Sapanca gölünü, İstanbul'a gidip gelirken kıyısından geçip seyrettiğimiz olurdu. Fakat, durum değişmiş; artık gölün eski genişliği ve doluluğu kalmamış. Çevresiyle birlikte tektonik bir çöküntü ile meydana gelmiş olduğu; küçülerek su kaybettiği bu daralma döneminde daha iyi anlaşılıyor. Ne yazık ki; dünya ile birlikte kurak dönemlere giriyoruz. Diğer göllerimiz de kuruyup daralmakta! Vatandaşlarımız bunun bilincine varmalı; barajların yapılmasına karşı çıkmamalılar. Nehir ve ırmaklarımız da; denizlere bir gram su götürmemeli. Tüm sularımızı gölet ve barajlarımızda alıkoymalıyız.
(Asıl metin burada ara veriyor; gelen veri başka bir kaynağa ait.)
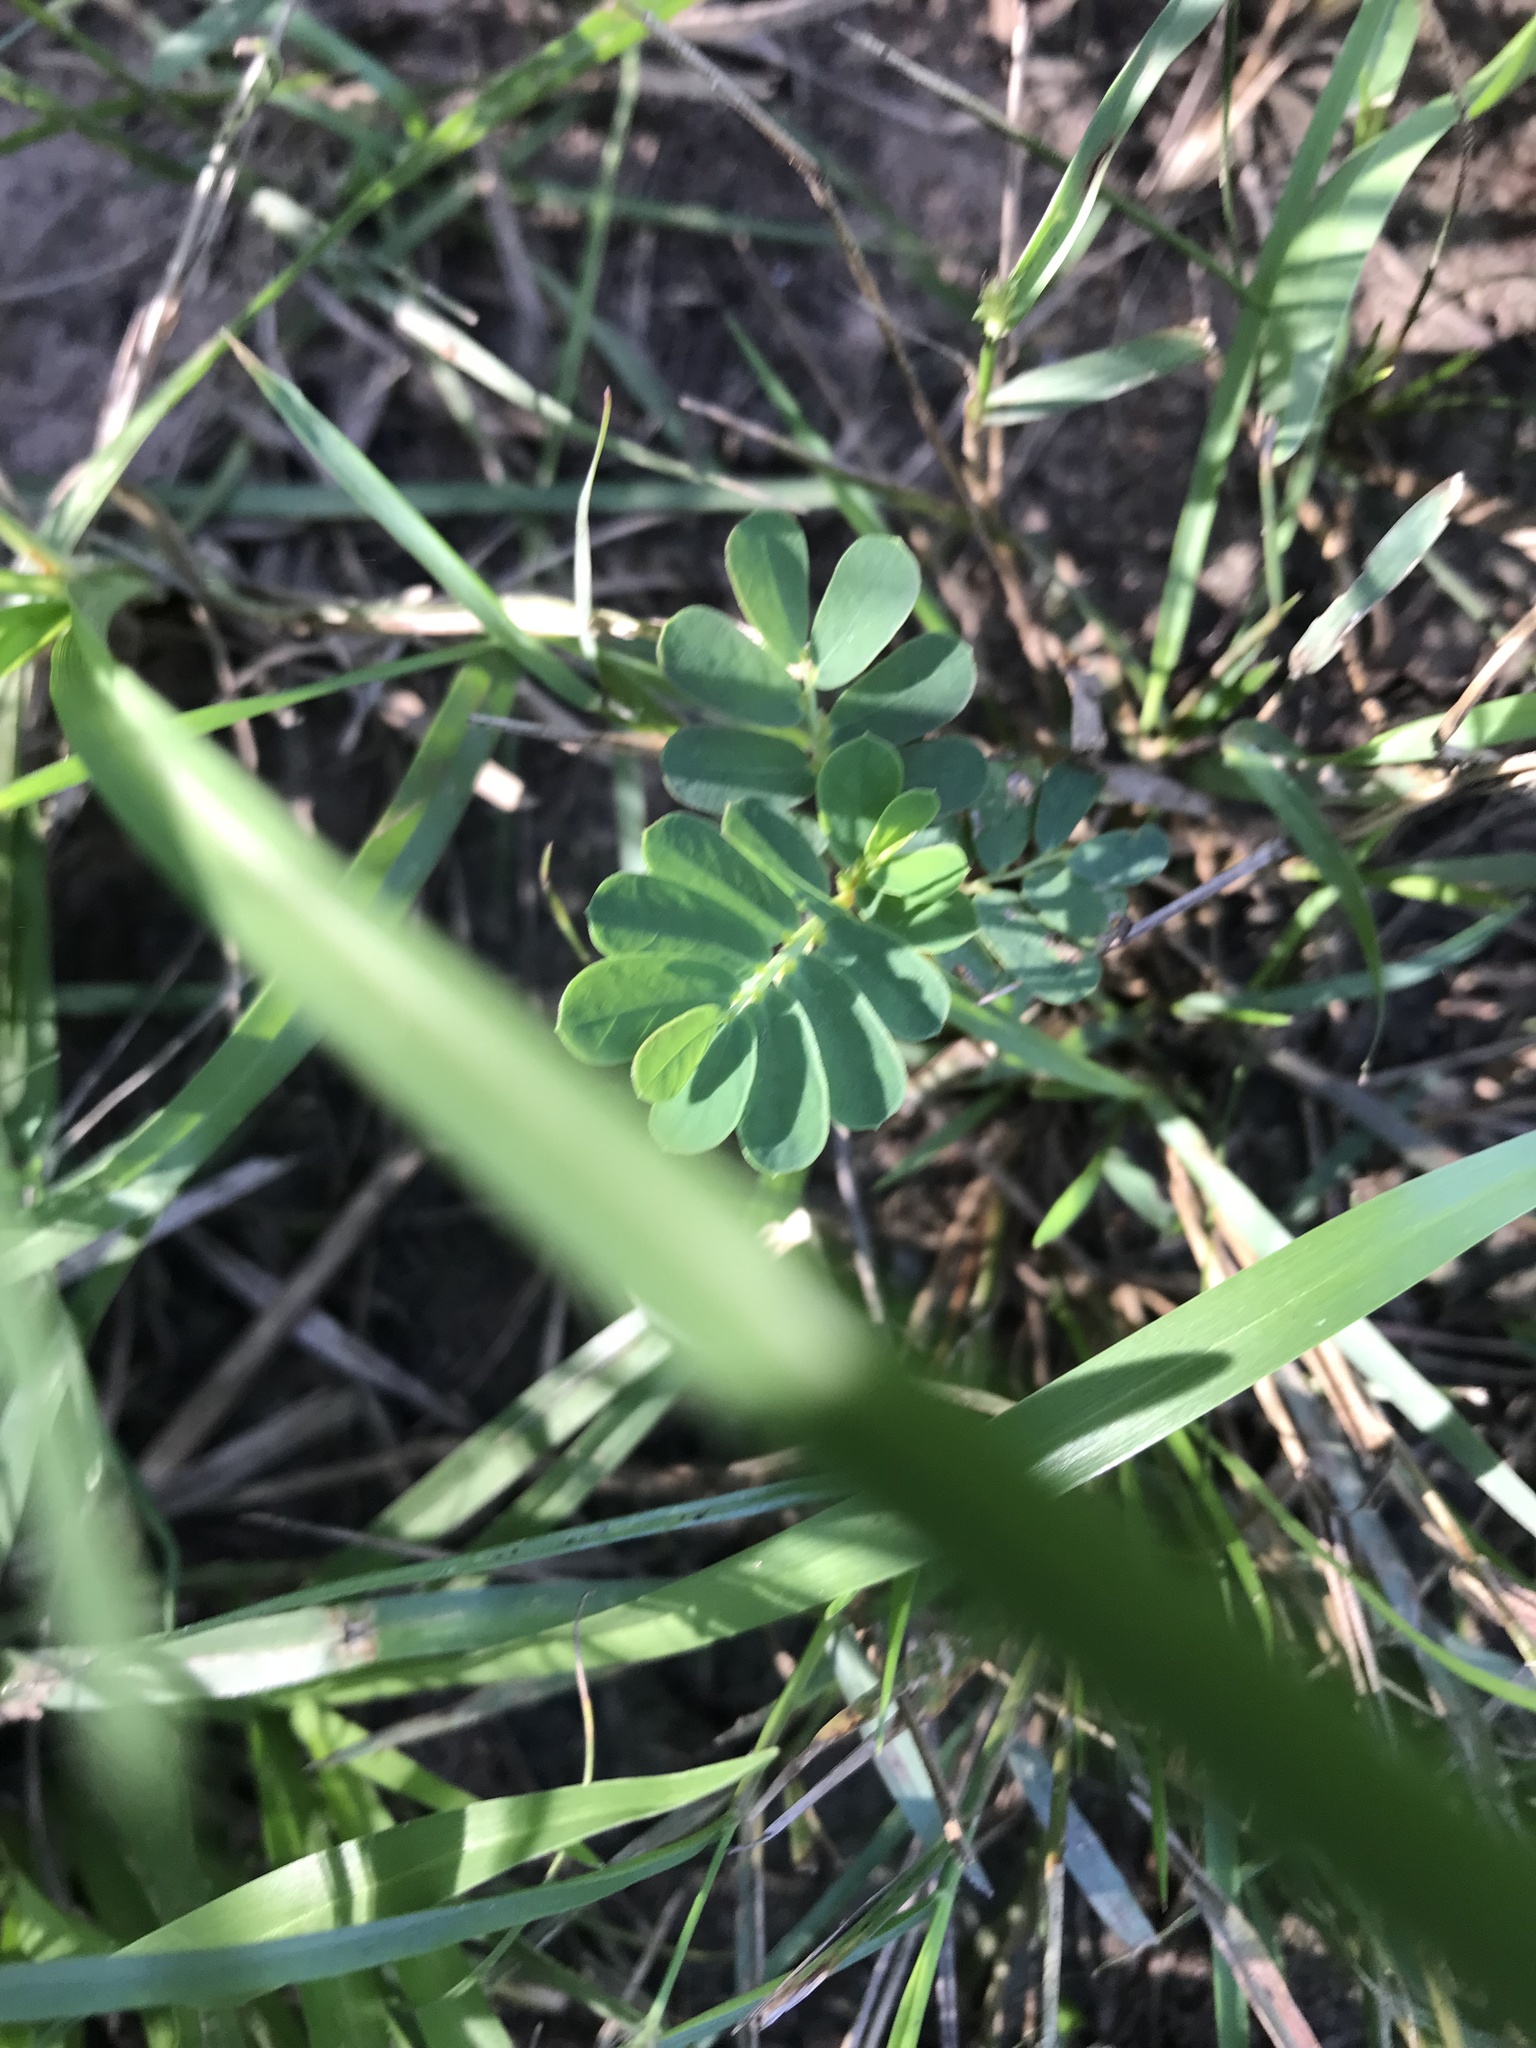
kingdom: Plantae
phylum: Tracheophyta
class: Magnoliopsida
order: Malpighiales
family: Phyllanthaceae
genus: Phyllanthus
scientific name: Phyllanthus urinaria
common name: Chamber bitter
Güya Kartepeye kar yağmış... Burası, İstanbulluların en yakın Kayak merkeziymiş! Kar iki santim bile yok! Yağmamış da; büyük bir el, fırça ile sakınarak bir santim beyaz boya sürmüş gibi... Bir asra bile varmadan su, altından daha değerli!
Sapanca gölü ve çevresinin çok... çok eski bin yıllarda tektonik bir çöküntü ile oluştuğunu; daha önceleri de okumuştum. Göl ve bitişiğindeki güzel ve sevimli Maşukiye kasabası, derin bir uçurumun dip tarafını teşkil ediyor. Kartepe'den aşağı doğru bakınca; göl, çevresi ve Maşukiye, kilometrelerce aşağıdaki bir uçurumun dibi gibi görünüyor! Bu şahane oluşumun eski bin yıllarda çökerek meydana gelmiş ve şekillenmiş olduğu besbelli!
Marmara bölgesi, bu yıl İç Anadolu'dan daha soğuk. Oradan çıkarken otobüsün göstergesi, eksi on küsurları gösteriyordu. Gece olduğu halde Ankara'ya yaklaştıkça dışarıdaki sıcaklık arttı ve gösterge sıfıra, artı bire, hatta artı altı-yedilere kadar çıktı.
Oralar soğuk ama, İstanbulluların kayak yaptıkları en yakın yer olan Kartepe'ye fazla kar yağmadığından kayak yapan yoktu. Yükseklerde her taraf karlı görünüyor; fakat birkaç santimi geçmiyor ve tamamen buza dönüşmüş. İki parmak kalınlığında bir kar ancak var.
Çocuklarım internette duyurusu olan bir şirkete, internetten yazılıp para ödeyerek hepimizi bu tura yazdırmışlar. Fakat şirketin bir desteğini ve misafirperverliğini görmedik. Tek bir kızcağız ilgilendi her şeyle! Otobüsü de o ayarlamış! Yetişebildiği kadar debelendi. Şirket, telefonla bile irtibat kurmadı. Ne otobüsle, ne de yolcularla ilgisi olmadı! Kızcağız, şoför muavinliği mi yaptı? Tur rehberliği mi? Bilemedik!
İstanbul'da toplanmış olan her branştaki bütün büyük patronların; yüzünü bile görmedikleri müşterilerine, biraz daha önem vermeleri gerekiyor; hatta şart! Diğer illerimizde de, ticarette, ulaştırmada ve sanayide başka büyük patronlar çıkıp, daha iyi hizmet sunmaya başladılar. Böyle giderse İstanbul'daki büyük patronlar; işlerinin tümünü kayıp edebilirler.Yerlerini Anadolu'da sivrilmeye başlayan yeni ve daha çalışkan patronlara kaptırabilirler!